How could it do that without kicking webOS aside? As Ross Rubin reminded us, Microsoft can make deals, and has made several already, with smartphone makers without binding them to Windows Phone 7.
"HP has a massive enterprise business, and it's very strong in several verticals in those industries. That's part of what is going to drive demand for some of these new kinds of devices. Todd Bradley said a lot of these devices are very new product categories, and it remains to be seen how they'll grow. But while BlackBerry certainly is very strong in the enterprise today...the Exchange group at Microsoft is willing to partner with handset makers other than those using Windows Phone 7 to compete with RIM. A great example of that is the partnership that Microsoft and Nokia have struck -- obviously, Nokia not using Microsoft's operating system in its phones, but using the Exchange ActiveSync architecture. Apple, of course, [is] using Exchange ActiveSync; and Palm today is using it. So BlackBerry very much remains in the crosshairs of Microsoft for a couple of reasons."

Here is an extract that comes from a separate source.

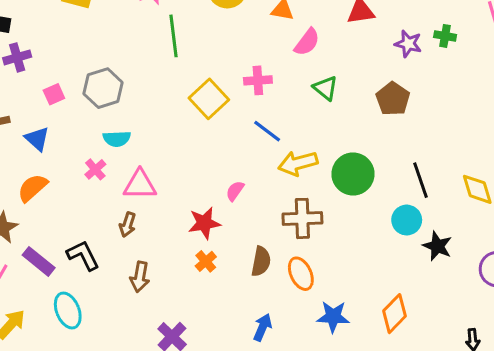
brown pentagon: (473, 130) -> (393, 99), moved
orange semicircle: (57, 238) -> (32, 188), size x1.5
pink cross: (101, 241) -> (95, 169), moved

Extending Exchange ActiveSync technology to webOS would expand Microsoft's service presence to yet another platform (beyond the unbranded syncing ability that's already there). And services are where platform makers cash in; typically, native platforms are mechanisms for funneling customers to native services (see: iTunes), but if other platforms provide the same funnels, that's fine, too.
As HP execs conceded yesterday, they hadn't really thought about building up services for Palm -- for instance, a competitor to iTunes, or to BlackBerry's enterprise e-mail. With Microsoft's help, it wouldn't have to -- it could fill in the gaps necessary to make Palm competitive in the enterprise, so that its device offering won't look as limp and lifeless as the iPaq "Glisten." If HP can deploy ActiveSync e-mail, and implement a portal to something similar to Microsoft's Live mobile services, on the webOS cloud platform it's acquiring from Palm, perhaps with portals to Office apps and Zune.net...everybody's happy all of a sudden.
...Okay, okay, maybe we should have seen this coming.